Là encore, le succès diplomatique est à tempérer : le patron de la Commission européenne a obtenu de Donald Trump qu’il renonce à quelque chose qui n’existait pas encore. En outre, la perspective de droits de douane sur les importations de voitures européennes était loin de ravir les constructeurs américains. Plusieurs d’entre eux, notamment General Motors et Ford, ont mis le président en garde contre cette mesure qui “aurait des conséquences néfastes sur l’emploi dans le secteur de l’automobile aux États-Unis”.

Objectif : Chine

Surtout, les concessions obtenues par Jean-Claude Juncker ne pèsent pas lourd face aux bénéfices que le président américain retire de cet accord. L’Union européenne a promis de commencer “immédiatement” à importer davantage de soja et de gaz naturel liquéfié. L’accord sur l’hydrocarbure donne à Donald Trump un atout face à la Russie qui est, actuellement, le principal fournisseur de gaz en Europe.

Une hausse des importations européenne de soja ne pouvait pas mieux tomber pour le président américain. L’Europe va, en partie, prendre la relève des importations chinoises de soja qui sont appelées à chuter à cause des droits de douanes imposés par Pékin sur ce légumineux. Cette sanction chinoise est l’une des principales raisons de la grogne de certains États conservateurs et agricoles américains qui dépendent économiquement de leurs exportations vers la Chine.

Donald Trump n’avait pas invité par hasard des représentants de ces États à la Maison Blanche pour assister à la conférence de presse conjointe avec Jean-Claude Juncker. À quelques mois des élections américaines de mi-novembre, il leur prouve qu’il est attentif à leurs préoccupations.

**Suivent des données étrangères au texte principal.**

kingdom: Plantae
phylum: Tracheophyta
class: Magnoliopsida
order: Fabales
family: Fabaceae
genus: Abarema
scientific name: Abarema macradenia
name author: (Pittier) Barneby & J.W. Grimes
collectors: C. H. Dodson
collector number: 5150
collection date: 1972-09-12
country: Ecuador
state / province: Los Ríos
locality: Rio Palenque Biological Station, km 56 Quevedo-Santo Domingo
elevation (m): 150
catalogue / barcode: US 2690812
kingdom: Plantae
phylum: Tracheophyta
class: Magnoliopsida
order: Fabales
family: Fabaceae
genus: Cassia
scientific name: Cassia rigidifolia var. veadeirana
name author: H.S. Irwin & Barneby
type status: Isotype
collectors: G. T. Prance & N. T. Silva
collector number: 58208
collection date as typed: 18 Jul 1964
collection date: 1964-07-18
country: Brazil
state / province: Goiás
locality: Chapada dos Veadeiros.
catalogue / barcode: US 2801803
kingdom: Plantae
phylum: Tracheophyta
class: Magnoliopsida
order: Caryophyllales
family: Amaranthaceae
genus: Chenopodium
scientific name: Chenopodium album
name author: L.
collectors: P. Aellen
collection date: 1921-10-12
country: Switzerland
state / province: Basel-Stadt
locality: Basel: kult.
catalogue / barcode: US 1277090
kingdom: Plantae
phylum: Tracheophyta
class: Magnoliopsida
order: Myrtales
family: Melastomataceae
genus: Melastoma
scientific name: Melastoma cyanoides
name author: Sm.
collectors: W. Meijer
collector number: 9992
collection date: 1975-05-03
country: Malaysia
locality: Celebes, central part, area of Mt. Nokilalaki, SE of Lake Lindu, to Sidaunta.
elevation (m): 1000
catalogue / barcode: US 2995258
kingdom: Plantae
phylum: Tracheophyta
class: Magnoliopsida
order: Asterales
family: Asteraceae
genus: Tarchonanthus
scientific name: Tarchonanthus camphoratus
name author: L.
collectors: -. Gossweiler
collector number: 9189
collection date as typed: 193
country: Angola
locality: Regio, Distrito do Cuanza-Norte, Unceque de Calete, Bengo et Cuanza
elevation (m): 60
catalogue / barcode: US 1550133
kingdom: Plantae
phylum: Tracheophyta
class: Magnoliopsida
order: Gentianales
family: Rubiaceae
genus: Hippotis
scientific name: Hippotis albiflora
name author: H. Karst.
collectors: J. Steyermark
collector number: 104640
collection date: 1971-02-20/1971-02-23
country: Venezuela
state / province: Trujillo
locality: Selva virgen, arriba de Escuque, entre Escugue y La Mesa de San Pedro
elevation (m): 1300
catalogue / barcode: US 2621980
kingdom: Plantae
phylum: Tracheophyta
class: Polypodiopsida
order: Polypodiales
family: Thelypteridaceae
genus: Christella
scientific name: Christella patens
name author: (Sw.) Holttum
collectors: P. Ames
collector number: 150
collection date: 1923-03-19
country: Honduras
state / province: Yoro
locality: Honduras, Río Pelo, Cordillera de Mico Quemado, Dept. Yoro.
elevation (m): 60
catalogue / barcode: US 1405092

Il a aussi réussi à écarter une autre menace : la formation d’un front sino-européen contre sa politique commerciale. Donald Trump s’est aussi réjoui de l’engagement européen d’aider les États-Unis à réformer l’Organisation mondiale du commerce (OMC) pour “traiter le problème des pratiques commerciales inéquitables, notamment le vol de propriété intellectuelle” que Washington accuse Pékin de perpétrer.

C’est probablement l’enseignement principal de cet accord surprise : il permet à Donald Trump de ne plus avoir à se battre commercialement sur deux fronts. Il va pouvoir se concentrer sur la Chine sans craindre un coup de poignard dans le dos de la part des Européens.